Your goal:
Return every line of the records below without changing anything.

Stored items:
-------------------------
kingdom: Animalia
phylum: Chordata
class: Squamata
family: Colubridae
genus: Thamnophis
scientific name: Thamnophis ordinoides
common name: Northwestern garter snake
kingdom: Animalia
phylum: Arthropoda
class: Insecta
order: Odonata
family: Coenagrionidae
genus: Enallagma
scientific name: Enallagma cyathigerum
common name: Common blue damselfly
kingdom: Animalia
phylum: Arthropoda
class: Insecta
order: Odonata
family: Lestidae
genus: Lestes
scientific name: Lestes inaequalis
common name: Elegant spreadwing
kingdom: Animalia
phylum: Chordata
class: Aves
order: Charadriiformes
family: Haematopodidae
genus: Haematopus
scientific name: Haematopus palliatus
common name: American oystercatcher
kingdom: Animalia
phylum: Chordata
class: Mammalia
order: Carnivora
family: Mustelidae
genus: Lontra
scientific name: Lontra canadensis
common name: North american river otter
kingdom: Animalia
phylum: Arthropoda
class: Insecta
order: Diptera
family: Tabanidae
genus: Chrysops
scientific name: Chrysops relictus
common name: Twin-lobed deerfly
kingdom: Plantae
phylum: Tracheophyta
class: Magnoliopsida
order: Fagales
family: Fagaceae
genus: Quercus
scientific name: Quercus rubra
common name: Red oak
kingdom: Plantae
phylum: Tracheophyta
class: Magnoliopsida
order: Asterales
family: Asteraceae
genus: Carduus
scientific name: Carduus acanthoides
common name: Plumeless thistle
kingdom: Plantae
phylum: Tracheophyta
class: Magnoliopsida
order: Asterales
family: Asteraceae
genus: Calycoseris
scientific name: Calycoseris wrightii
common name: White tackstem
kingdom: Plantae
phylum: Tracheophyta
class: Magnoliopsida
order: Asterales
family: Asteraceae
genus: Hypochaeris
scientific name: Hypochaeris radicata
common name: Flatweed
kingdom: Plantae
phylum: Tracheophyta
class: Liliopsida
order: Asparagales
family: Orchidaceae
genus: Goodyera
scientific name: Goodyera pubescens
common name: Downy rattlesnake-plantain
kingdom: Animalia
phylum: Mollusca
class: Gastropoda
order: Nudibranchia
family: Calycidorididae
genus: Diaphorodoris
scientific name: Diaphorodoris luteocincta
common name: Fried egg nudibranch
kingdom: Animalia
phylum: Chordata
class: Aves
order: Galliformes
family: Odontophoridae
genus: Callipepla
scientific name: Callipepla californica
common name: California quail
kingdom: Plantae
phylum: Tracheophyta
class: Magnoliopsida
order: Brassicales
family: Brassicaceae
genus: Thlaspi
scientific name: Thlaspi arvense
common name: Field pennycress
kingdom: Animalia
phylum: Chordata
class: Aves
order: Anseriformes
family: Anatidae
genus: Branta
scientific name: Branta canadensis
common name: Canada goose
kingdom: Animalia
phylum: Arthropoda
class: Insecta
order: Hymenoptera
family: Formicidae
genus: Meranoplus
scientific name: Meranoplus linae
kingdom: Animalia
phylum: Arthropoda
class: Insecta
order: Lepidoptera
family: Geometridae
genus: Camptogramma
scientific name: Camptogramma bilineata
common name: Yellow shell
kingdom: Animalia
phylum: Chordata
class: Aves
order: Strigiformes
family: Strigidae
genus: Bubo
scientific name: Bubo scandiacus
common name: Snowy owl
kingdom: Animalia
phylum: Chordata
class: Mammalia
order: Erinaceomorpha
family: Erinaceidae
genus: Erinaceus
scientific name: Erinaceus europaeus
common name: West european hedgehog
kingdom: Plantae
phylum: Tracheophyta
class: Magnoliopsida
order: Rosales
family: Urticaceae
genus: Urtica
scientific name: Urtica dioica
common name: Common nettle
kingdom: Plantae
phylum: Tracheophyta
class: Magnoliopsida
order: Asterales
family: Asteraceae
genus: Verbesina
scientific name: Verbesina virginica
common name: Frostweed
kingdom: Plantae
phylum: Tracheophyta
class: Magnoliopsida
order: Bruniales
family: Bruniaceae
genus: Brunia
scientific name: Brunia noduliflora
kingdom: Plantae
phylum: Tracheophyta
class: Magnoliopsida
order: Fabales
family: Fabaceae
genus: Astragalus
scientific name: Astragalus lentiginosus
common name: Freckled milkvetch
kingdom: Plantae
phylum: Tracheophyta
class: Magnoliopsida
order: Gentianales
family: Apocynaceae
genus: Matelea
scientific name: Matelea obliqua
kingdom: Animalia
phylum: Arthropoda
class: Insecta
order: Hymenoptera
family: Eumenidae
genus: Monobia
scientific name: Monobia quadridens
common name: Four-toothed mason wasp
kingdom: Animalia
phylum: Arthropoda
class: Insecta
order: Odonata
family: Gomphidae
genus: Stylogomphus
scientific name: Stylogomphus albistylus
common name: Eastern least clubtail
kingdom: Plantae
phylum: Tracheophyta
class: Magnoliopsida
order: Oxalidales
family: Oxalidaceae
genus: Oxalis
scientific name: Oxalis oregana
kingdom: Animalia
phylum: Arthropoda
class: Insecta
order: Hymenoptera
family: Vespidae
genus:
-------------------------
Response:
kingdom: Animalia
phylum: Chordata
class: Squamata
family: Colubridae
genus: Thamnophis
scientific name: Thamnophis ordinoides
common name: Northwestern garter snake
kingdom: Animalia
phylum: Arthropoda
class: Insecta
order: Odonata
family: Coenagrionidae
genus: Enallagma
scientific name: Enallagma cyathigerum
common name: Common blue damselfly
kingdom: Animalia
phylum: Arthropoda
class: Insecta
order: Odonata
family: Lestidae
genus: Lestes
scientific name: Lestes inaequalis
common name: Elegant spreadwing
kingdom: Animalia
phylum: Chordata
class: Aves
order: Charadriiformes
family: Haematopodidae
genus: Haematopus
scientific name: Haematopus palliatus
common name: American oystercatcher
kingdom: Animalia
phylum: Chordata
class: Mammalia
order: Carnivora
family: Mustelidae
genus: Lontra
scientific name: Lontra canadensis
common name: North american river otter
kingdom: Animalia
phylum: Arthropoda
class: Insecta
order: Diptera
family: Tabanidae
genus: Chrysops
scientific name: Chrysops relictus
common name: Twin-lobed deerfly
kingdom: Plantae
phylum: Tracheophyta
class: Magnoliopsida
order: Fagales
family: Fagaceae
genus: Quercus
scientific name: Quercus rubra
common name: Red oak
kingdom: Plantae
phylum: Tracheophyta
class: Magnoliopsida
order: Asterales
family: Asteraceae
genus: Carduus
scientific name: Carduus acanthoides
common name: Plumeless thistle
kingdom: Plantae
phylum: Tracheophyta
class: Magnoliopsida
order: Asterales
family: Asteraceae
genus: Calycoseris
scientific name: Calycoseris wrightii
common name: White tackstem
kingdom: Plantae
phylum: Tracheophyta
class: Magnoliopsida
order: Asterales
family: Asteraceae
genus: Hypochaeris
scientific name: Hypochaeris radicata
common name: Flatweed
kingdom: Plantae
phylum: Tracheophyta
class: Liliopsida
order: Asparagales
family: Orchidaceae
genus: Goodyera
scientific name: Goodyera pubescens
common name: Downy rattlesnake-plantain
kingdom: Animalia
phylum: Mollusca
class: Gastropoda
order: Nudibranchia
family: Calycidorididae
genus: Diaphorodoris
scientific name: Diaphorodoris luteocincta
common name: Fried egg nudibranch
kingdom: Animalia
phylum: Chordata
class: Aves
order: Galliformes
family: Odontophoridae
genus: Callipepla
scientific name: Callipepla californica
common name: California quail
kingdom: Plantae
phylum: Tracheophyta
class: Magnoliopsida
order: Brassicales
family: Brassicaceae
genus: Thlaspi
scientific name: Thlaspi arvense
common name: Field pennycress
kingdom: Animalia
phylum: Chordata
class: Aves
order: Anseriformes
family: Anatidae
genus: Branta
scientific name: Branta canadensis
common name: Canada goose
kingdom: Animalia
phylum: Arthropoda
class: Insecta
order: Hymenoptera
family: Formicidae
genus: Meranoplus
scientific name: Meranoplus linae
kingdom: Animalia
phylum: Arthropoda
class: Insecta
order: Lepidoptera
family: Geometridae
genus: Camptogramma
scientific name: Camptogramma bilineata
common name: Yellow shell
kingdom: Animalia
phylum: Chordata
class: Aves
order: Strigiformes
family: Strigidae
genus: Bubo
scientific name: Bubo scandiacus
common name: Snowy owl
kingdom: Animalia
phylum: Chordata
class: Mammalia
order: Erinaceomorpha
family: Erinaceidae
genus: Erinaceus
scientific name: Erinaceus europaeus
common name: West european hedgehog
kingdom: Plantae
phylum: Tracheophyta
class: Magnoliopsida
order: Rosales
family: Urticaceae
genus: Urtica
scientific name: Urtica dioica
common name: Common nettle
kingdom: Plantae
phylum: Tracheophyta
class: Magnoliopsida
order: Asterales
family: Asteraceae
genus: Verbesina
scientific name: Verbesina virginica
common name: Frostweed
kingdom: Plantae
phylum: Tracheophyta
class: Magnoliopsida
order: Bruniales
family: Bruniaceae
genus: Brunia
scientific name: Brunia noduliflora
kingdom: Plantae
phylum: Tracheophyta
class: Magnoliopsida
order: Fabales
family: Fabaceae
genus: Astragalus
scientific name: Astragalus lentiginosus
common name: Freckled milkvetch
kingdom: Plantae
phylum: Tracheophyta
class: Magnoliopsida
order: Gentianales
family: Apocynaceae
genus: Matelea
scientific name: Matelea obliqua
kingdom: Animalia
phylum: Arthropoda
class: Insecta
order: Hymenoptera
family: Eumenidae
genus: Monobia
scientific name: Monobia quadridens
common name: Four-toothed mason wasp
kingdom: Animalia
phylum: Arthropoda
class: Insecta
order: Odonata
family: Gomphidae
genus: Stylogomphus
scientific name: Stylogomphus albistylus
common name: Eastern least clubtail
kingdom: Plantae
phylum: Tracheophyta
class: Magnoliopsida
order: Oxalidales
family: Oxalidaceae
genus: Oxalis
scientific name: Oxalis oregana
kingdom: Animalia
phylum: Arthropoda
class: Insecta
order: Hymenoptera
family: Vespidae
genus:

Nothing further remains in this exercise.